EXERCISE PROMPT >>
Extract every line of the stored data below verbatim, omitting the pictures.

(Stored data)
--------
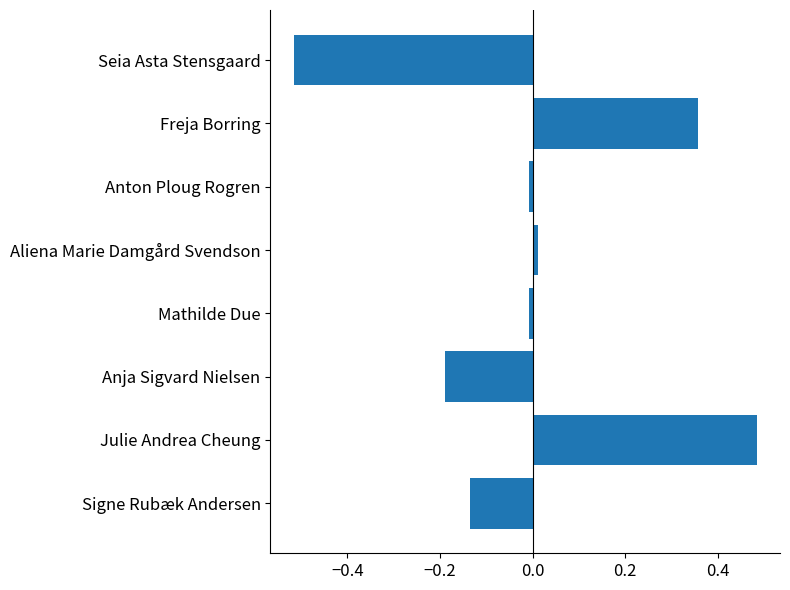

What is the difference between the maximum and minimum values?

1.0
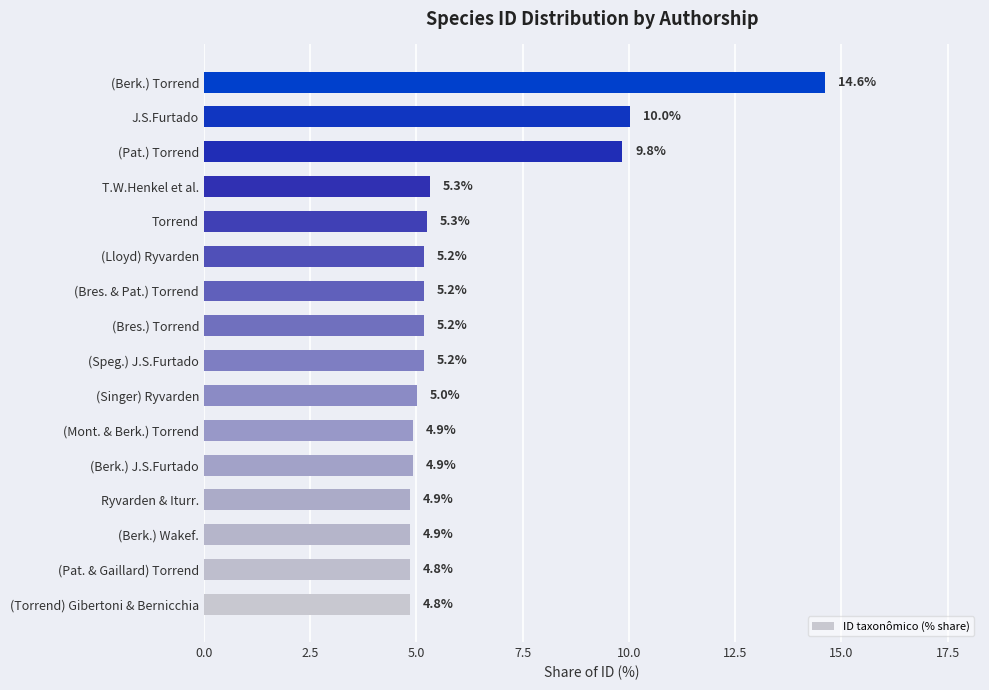

What is the maximum value shown in the chart?

14.6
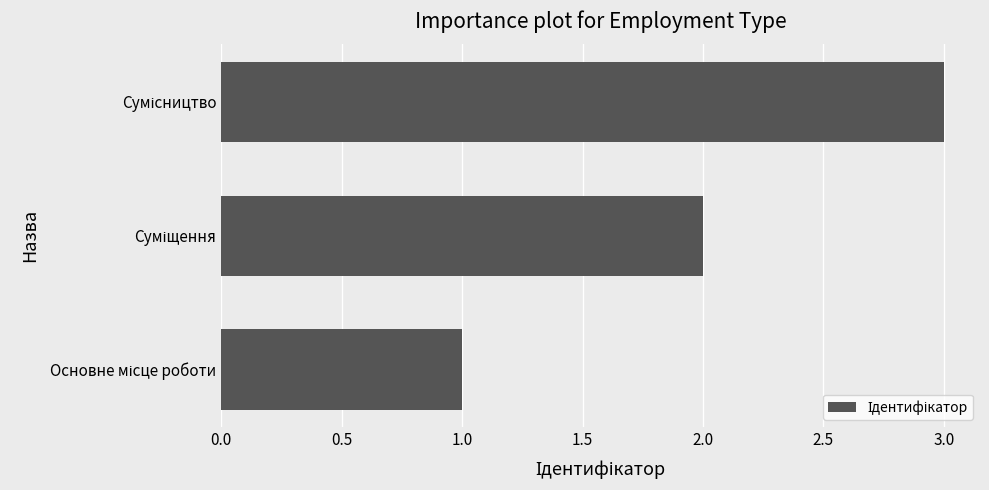

What is the maximum value shown in the chart?

3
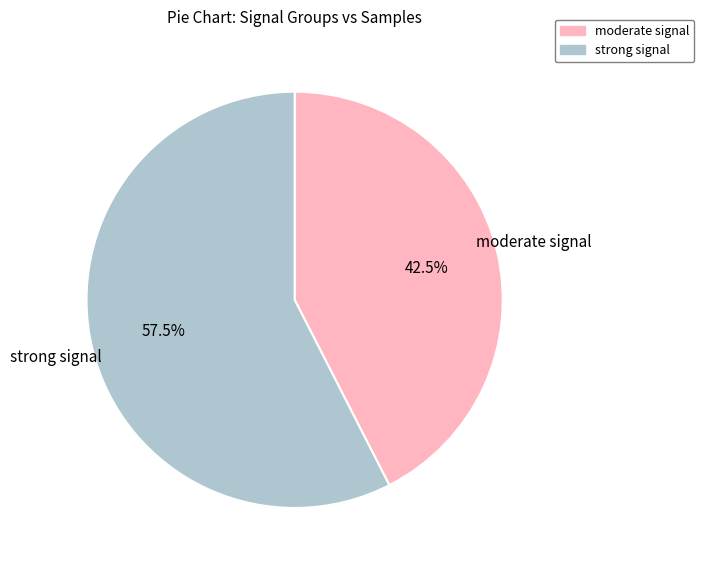

Is there a majority slice in this chart?

Yes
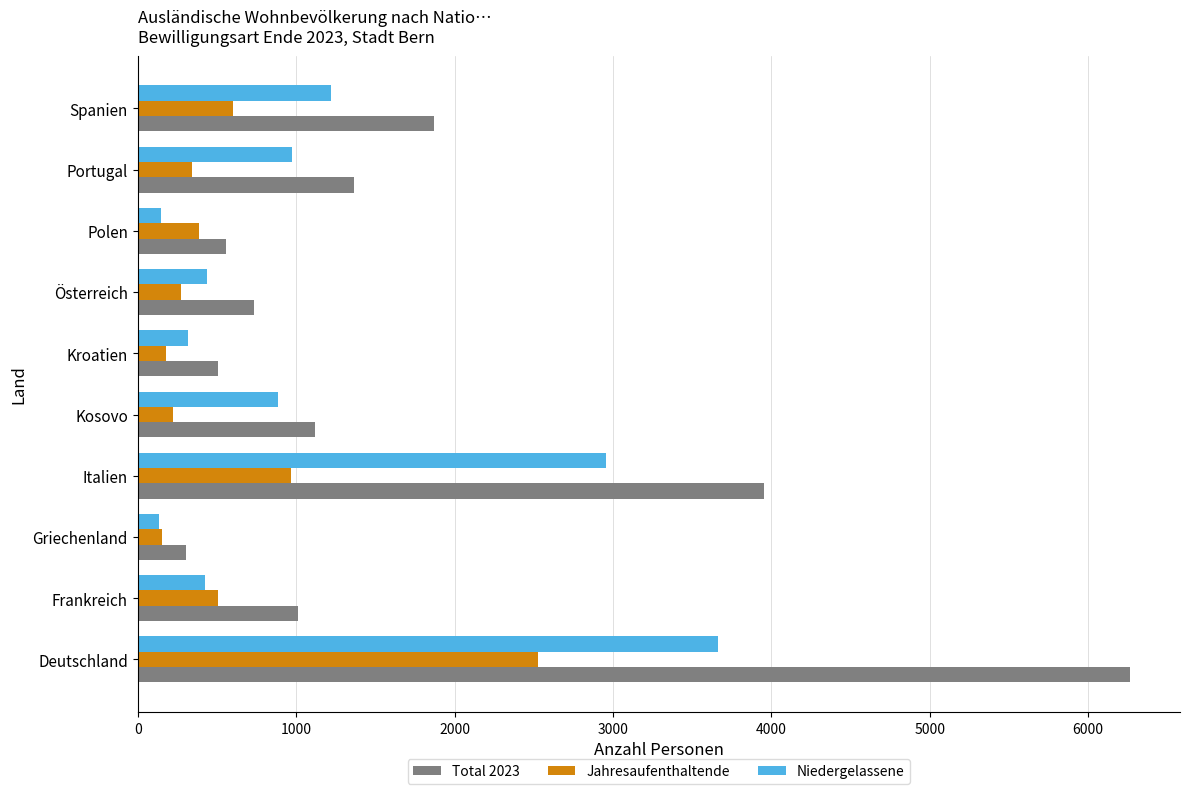

What is the sum of all Niedergelassene values?

11167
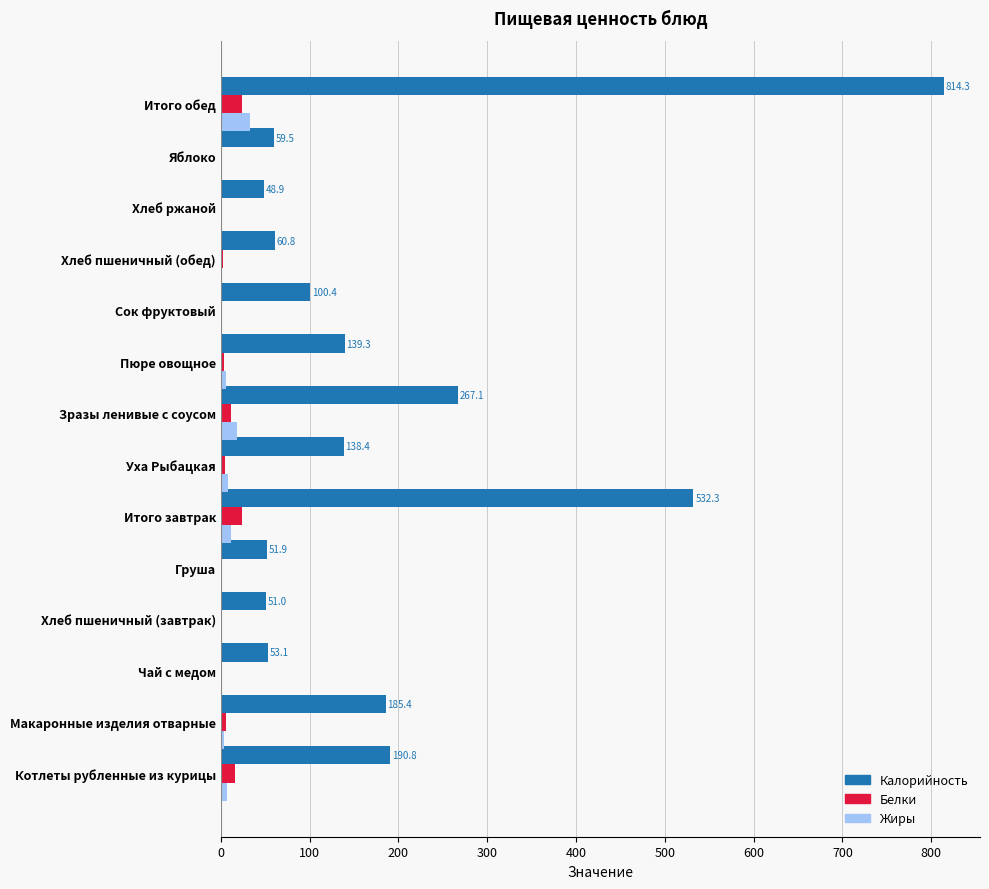

Is the value of Жиры at Хлеб пшеничный (обед) greater than the value of Калорийность at Хлеб ржаной?

No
--------
RESPONSE TO THE EXERCISE >>
What is the difference between the maximum and minimum values?

1.0

What is the maximum value shown in the chart?

14.6

What is the maximum value shown in the chart?

3

Is there a majority slice in this chart?

Yes

What is the sum of all Niedergelassene values?

11167

Is the value of Жиры at Хлеб пшеничный (обед) greater than the value of Калорийность at Хлеб ржаной?

No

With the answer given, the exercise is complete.